Many top professional golfers including Tiger Woods and Phil Mickelson routinely have skipped October's Las Vegas PGA Tour stop.

That date may be well-chosen to avoid the valley's searing summer heat, but it made the tourney at TPC Summerlin less relevant, coming at the end of the PGA calendar, long after the majors and weeks after the FedEx Cup was settled.

Many of the players seen here have tended to be those trying to win enough money to hang onto their tour cards.

The lack of big-name drawing power, as well as the fact the tournament used to be scattered among several local courses, held down spectator turnout. Only about 35,000 fans showed up during the four-day event last year - as opposed to the average of more than 150,000 attendees at many tour events around the country.

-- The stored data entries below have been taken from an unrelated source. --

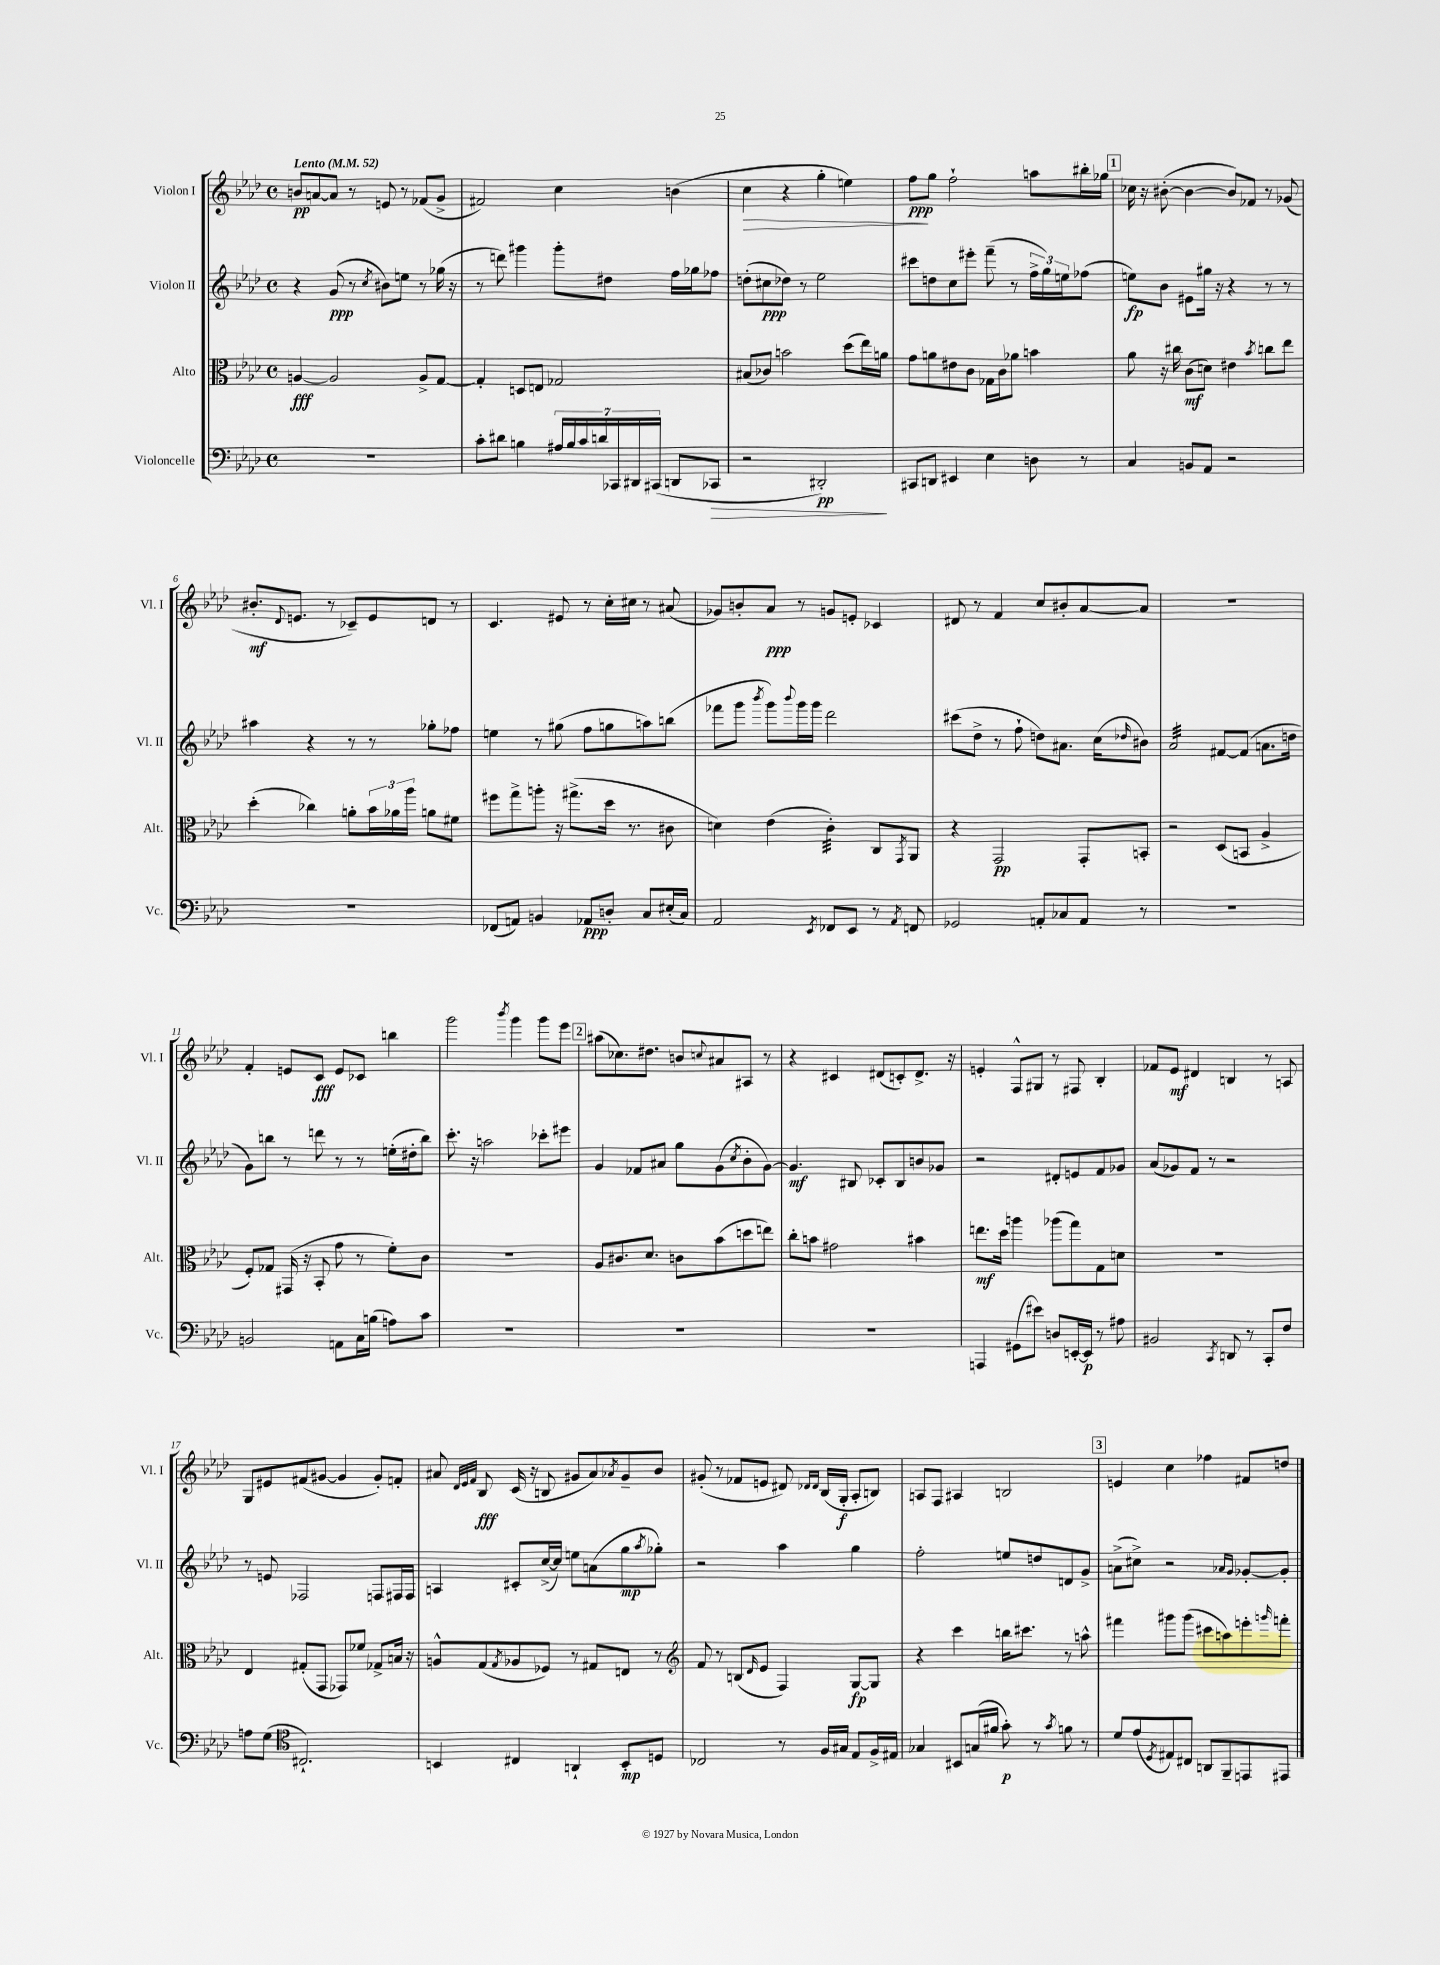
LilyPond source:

<<
\new StaffGroup <<
\new Staff = "s0" \with { instrumentName = "Violon I" shortInstrumentName = "Vl. I" } {
    \clef treble \key aes \major \defaultTimeSignature \time 4/4 \tempo "Lento" 4 = 52
    b'8\pp a'8~ a'8 r8 e'8 r8 fes'8( g'8-> |
    fis'2) c''4 b'4( |
    c''4\> r4 g''4-. e''4) |
    f''8\ppp\! g''8 f''2-! a''8 bis''16-. ges''16 |
    \mark \markup { \box "1" } ces''16 r16 bis'8~-.( bis'4~ bis'8) fes'8 r8 ges'8( |
    bis'8.-.\mf \appoggiatura { des'8 } e'8. r8 ces'8--) e'8 d'8 r8 |
    c'4. eis'8 r8 c''16-. cis''16 r8 ais'8( |
    ges'8) b'8-. aes'8\ppp r8 g'8 e'8-. ces'4 |
    dis'8 r8 f'4 c''8 bis'8-. aes'8~ aes'8 |
    R1 |
    f'4-. e'8 c'8\fff e'8 ces'8 b''4 |
    g'''2 \acciaccatura { bes'''8 } g'''4 g'''8 ees'''8 |
    \mark \markup { \box "2" } ais''8( ces''8.) dis''8. b'8 \appoggiatura { c''8 } ais'8 ais8 r8 |
    r4 cis'4 dis'8( c'8-.) dis'8.-> r16 |
    e'4-. f8-^ gis8 r8 fis8 bes4-. |
    fes'8 ees'8\mf dis'4 b4 r8 a8 |
    g8 eis'8 fis'8( gis'8~ gis'4 gis'8-.) f'8-. |
    ais'8 \grace { des'32 ees'32 f'32 } bes8\fff c'16( r16 b8 gis'8 ais'8) \acciaccatura { aes'8 } gis'8-- bes'8 |
    gis'8-.( r8 fes'8 e'8 dis'8) \grace { des'16 des'16 } bes16( g16-.\f aes8-. b8) |
    a8 f8 ais4 b2 |
    \mark \markup { \box "3" } e'4 c''4 fes''4 fis'8 d''8 \bar "|." |
}
\new Staff = "s1" \with { instrumentName = "Violon II" shortInstrumentName = "Vl. II" } {
    \clef treble \key aes \major \defaultTimeSignature \time 4/4
    r4 g'8\ppp( r8 \acciaccatura { c''8 } bis'8) e''8 r8 ges''16( r16 |
    r8 d'''8) gis'''4 gis'''8-. dis''8 f''16 ges''16 fes''8 |
    d''8-.( cis''8\ppp des''8) r8 ees''2 |
    cis'''8 d''8 c''8 eis'''8-. f'''8--( r8 \tuplet 3/2 { f''16-> g''16) e''16 } fes''8( |
    \mark \markup { \box "1" } e''8\fp) bes'8 eis'8 gis''16 r16 r4 r8 r8 |
    ais''4 r4 r8 r8 ges''8-. fes''8 |
    e''4 r8 gis''8( f''8 g''8 a''8) b''8( |
    fes'''8 g'''8 \acciaccatura { bes'''8 } g'''8) \appoggiatura { bes'''8 } g'''16 g'''16 des'''2 |
    cis'''8( des''8-> r8 f''8-! d''8) ais'8. c''16( \grace { des''16 } bis'8) |
    aes'2:32 fis'8~ fis'8( a'8. d''16 |
    g'8) b''8 r8 d'''8 r8 r8 e''16-.( dis''16-. b''8) |
    c'''8.-. r16 a''2 ces'''8-. eis'''8 |
    \mark \markup { \box "2" } g'4 fes'8 ais'8 g''8 g'8( \acciaccatura { c''8 } bes'8-. g'8~) |
    g'4.\mf bis8 ces'8-. bis8 b'8 ges'8 |
    r2 dis'8-. e'8 f'8 ges'8 |
    aes'8( ges'8) f'8 r8 r2 |
    r8 e'8 fes2 f8 fis16 fis16 |
    a4 cis'8-. c''16~->( c''16) e''8 a'8( g''8\mp \acciaccatura { aes''8 } ges''8-.) |
    r2 aes''4 g''4 |
    f''2-. e''8 d''8 d'8 g'8-> |
    \mark \markup { \box "3" } a'8->( cis''8->) r2 \grace { aes'16 g'16 } ges'8~-. ges'8-. \bar "|." |
}
\new Staff = "s2" \with { instrumentName = "Alto" shortInstrumentName = "Alt." } {
    \clef alto \key aes \major \defaultTimeSignature \time 4/4
    a4~\fff a2 a8-> g8~ |
    g4-. d8 e8 ges2 |
    bis8( ces'8) b'2 des''8( ees''16) a'16 |
    g'8 a'8 eis'8 c'8 ges16 c'16 aes'8 b'4 |
    \mark \markup { \box "1" } aes'8 r16 cis''16 c'8\mf( d'8) eis'4 \acciaccatura { bes'8 } c''8 ees''8 |
    des''4-.( ces''4) a'8-. \tuplet 3/2 { bes'16 aes'16 aes''16 } a'8 fis'8 |
    fis''8 g''8-> a''8-. r16 gis''8.->( des''16 r8. cis'8 |
    d'4) ees'4( c'4:32-.) c8 \acciaccatura { g,8 } aes,8 |
    r4 g,2\pp g,8-. b,8-. |
    r2 des8( b,8 aes4-> |
    f8-.) ges8 gis,16( r16 bes,8-. g'8 r8 f'8-.) c'8 |
    R1 |
    \mark \markup { \box "2" } aes8 cis'8. des'8. c'8 bes'8( d''8 e''8) |
    c''8-. b'8 gis'2 bis'4 |
    e''8.\mf des''16 a''4 aes''8( g''8) g8 d'8 |
    R1 |
    ees4 gis8-.( g,8 ges,8) fes'8 ges8-> b16 r16 |
    a8-^ g8( \acciaccatura { g8 } aes8 fes8) r8 gis8 e8 r8 |
    \clef treble f'8 r8 b8( \grace { des'16 } ees'8 f4) g8~\fp g8 |
    r4 c'''4 b''16 cis'''8. r8 a''8-^ |
    \mark \markup { \box "3" } fis'''4 gis'''8 gis'''8( cis'''8 a''8) e'''8-. \grace { g'''16 } f'''8-. \bar "|." |
}
\new Staff = "s3" \with { instrumentName = "Violoncelle" shortInstrumentName = "Vc." } {
    \clef bass \key aes \major \defaultTimeSignature \time 4/4
    R1 |
    c'8-. dis'8 b4 \tuplet 7/4 { ais16 b16 c'16 d'16 ces,16 dis,16 cis,16( } d,8 ces,8\> |
    r2 dis,2-.\pp\!) |
    cis,8 d,8 eis,4 ees4 d8 r8 |
    \mark \markup { \box "1" } c4 b,8 aes,8 r2 |
    R1 |
    fes,8( a,8) b,4 aes,8\ppp d8-. c8 eis16-.( c16) |
    aes,2 \acciaccatura { ees,8 } fes,8 ees,8 r8 \acciaccatura { aes,8 } f,8 |
    ges,2 a,8-. ces8 a,8 r8 |
    R1 |
    b,2 a,8 c16 b16( a8) c'8 |
    R1 |
    \mark \markup { \box "2" } R1 |
    R1 |
    a,,4 gis,8( eis'8) d8 e,16~-. e,16\p r8 ais8 |
    bis,2 \acciaccatura { c,8 } d,8 r8 c,8-. f8 |
    a8 g8( \clef tenor cis2.-!) |
    b,4 cis4 a,4-! b,8-.\mp d8 |
    ces2 r8 f16 gis16 ees8 f16-> eis16 |
    ges4 bis,8 g16( fis'16 g'8-.\p) r8 \acciaccatura { g'8 } f'8 r8 |
    \mark \markup { \box "3" } des'8 ees'8( \acciaccatura { des8 } eis8) cis8 a,8 f,8-- e,8 eis,8 \bar "|." |
}
>>
>>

But that may change now, with the PGA's announcement Tuesday of a new "wrap-around" yearlong tournament schedule, kicking off in October 2013 with the Frys.com Open, near San Jose. That would likely make Las Vegas the second stop on the new start-in-October schedule.

"I think this is the light that we were all kind of reaching for," responds local tournament director Adam Sperling. "To be able to attain it is a great success for everybody involved and the city of Las Vegas."

The Las Vegas tournament also just landed a five-year extension with Shriners Hospitals for Children to remain as title sponsor through 2018.

It's all about star power, and also boosting that factor should be the planned increase of the tournament purse from $4.5 million this year to $6 million in 2013 - with more growth planned in each successive year of the contract.

"Certainly, we anticipate a stronger field with some more recognizable names," says Mr. Sperling. "We've seen our attendance grow each of the last three years, so we're trending in the right direction."

The event still needs more community support. But these changes bode well for the Shriners Hospitals for Children Open to draw bigger crowds from out of town, starting in 2013. And that's this city's lifeblood.